As mulheres que uns de 55 anos de idade mais novos que se submeta à intervenção coronária percutaneous (PCI) para a síndrome coronária aguda (ACS) são mais prováveis os experimentar os eventos cardiovasculares adversos de um ano devido aos factores de risco tais como o diabetes e a doença renal crônica, contudo são menos prováveis receber a terapia antiplatelet poderoso do que homens. O estudo do PROMETHEUS encontrou que os resultados para ambo o cargo-PCI dos homens e das mulheres são dependentes de seus factores de risco da linha de base, não seu sexo. Os resultados foram apresentados hoje como um ensaio clínico dequebra na sociedade para a angiografia e as intervenções cardiovasculares (SCAI) 2016 sessões científicas em Orlando, Fla.

O PROMETHEUS era uma retrospectiva, estudo observacional multicentrado que compara resultados nos pacientes tratados com o clopidogrel contra aqueles que foram tratadas com a terapia mais poderoso, prasugrel, depois do PCI de ACS. O estudo olhou resultados até um ano e seguiu eventos e riscos cardíacos (MACE) adversos principais do sangramento. A MACE foi definida como um composto da morte, do enfarte do miocárdio, do curso ou de revascularization não programado em um ano.
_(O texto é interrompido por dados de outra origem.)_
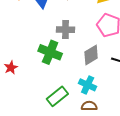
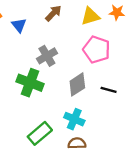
gray cross: (65, 30) -> (47, 56), turned -30

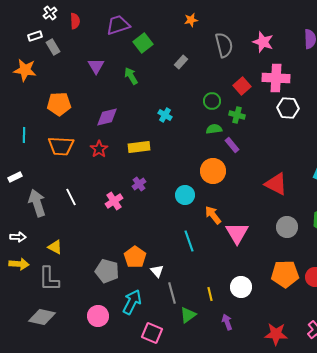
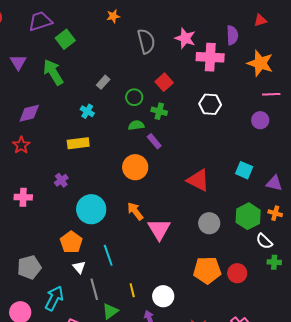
gray rectangle: (181, 62) -> (103, 82), moved
green arrow: (131, 76) -> (53, 72), size x1.5
pink cross: (276, 78) -> (210, 57), moved
yellow rectangle: (139, 147) -> (78, 143), moved
cyan circle: (185, 195) -> (91, 209), moved, size x1.5
pink cross: (114, 201) -> (23, 197), moved, turned 36
cyan line: (189, 241) -> (108, 255), moved
orange pentagon: (135, 257) -> (71, 242), moved
gray pentagon: (107, 271) -> (29, 267), turned -30
white circle: (241, 287) -> (163, 296), moved

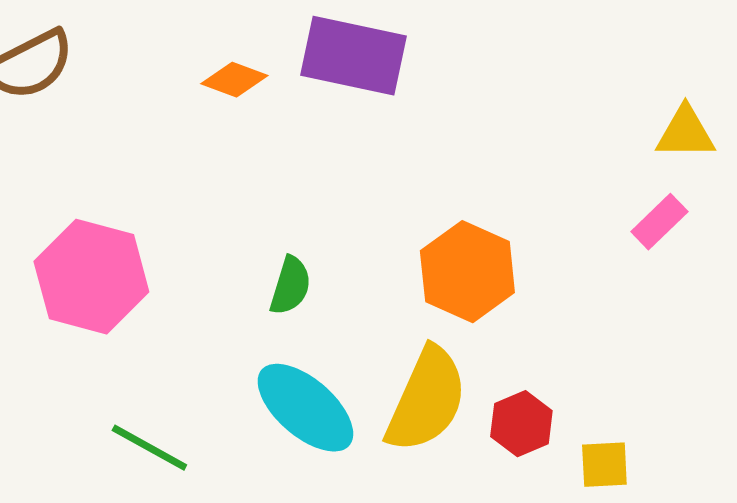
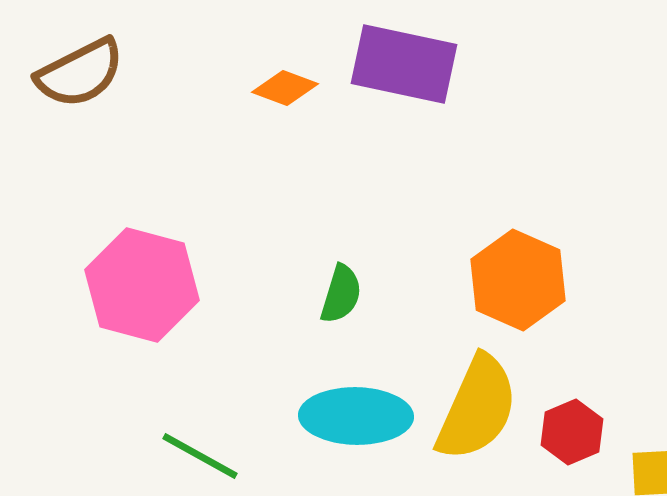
cyan ellipse: (305, 408) -> (356, 416), turned -40

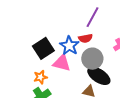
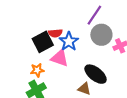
red semicircle: (85, 38) -> (55, 33), moved
gray circle: (92, 59) -> (101, 35), moved

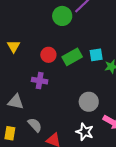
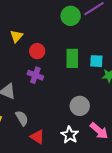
red circle: (48, 55) -> (37, 51), moved
green rectangle: (72, 57) -> (72, 58), turned -72

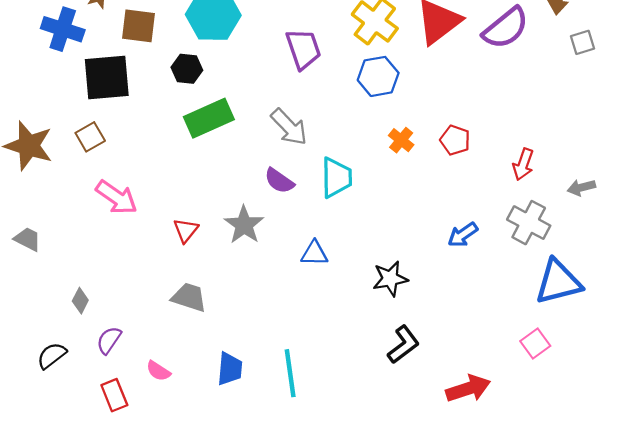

O sangramento significativo foi definido clìnica como o sangramento que exigiu uma transfusão ou uma hospitalização.

“Levando em consideração todos os factores de risco, nós quisemos encontrar se havia uma diferença no tratamento entre homens e mulheres,” dissemos o investigador co-principal Usman Baber do estudo, o MS da DM, e o research fellow cargo-doutoral Jaya Chandrasekhar, MBBS, MRCP, FRACP da Faculdade de Medicina de Icahn no monte Sinai.

A coorte do estudo incluiu um total de 4.851 pacientes. Daqueles, 1.162 (24,0 por cento) eram mulheres e 3.689 (76,0 por cento) eram homens. A predominância do diabetes (41,0 por cento contra 27,9 por cento) e da doença renal crônica (12,7 por cento contra 7,2 por cento) era mais alta entre mulheres do que homens.

Independentemente do sexo, o prasugrel foi usado em menos de um terço dos pacientes (31,8 por cento nos homens contra 28,1 por cento nas mulheres, no p= 0,01). Unadjusted, a MACE em um ano era significativamente mais alta nas mulheres do que nos homens (21,1 por cento contra 16,2 por cento). Após o ajuste multivariable (hora 1,13, CI 0.93-1.36 de 95 por cento), os resultados eram já não significativos. As mulheres igualmente tiveram mais sangramento do que os homens (3,6 por cento contra 2,2 por cento, p=0.01), sem diferenças no risco ajustado (hora 1,23, CI 0.78-1.95 de 95 por cento).

“O que este estudo demonstrado é que é importante avaliar objetiva todos os factores de risco ao considerar que terapia a administrar,” disse os autores. “Nos médicos do mundo real seja mais provável considerar o risco thrombotic nos homens mas o risco do sangramento nas mulheres para a prescrição do prasugrel ou do clopidogrel.”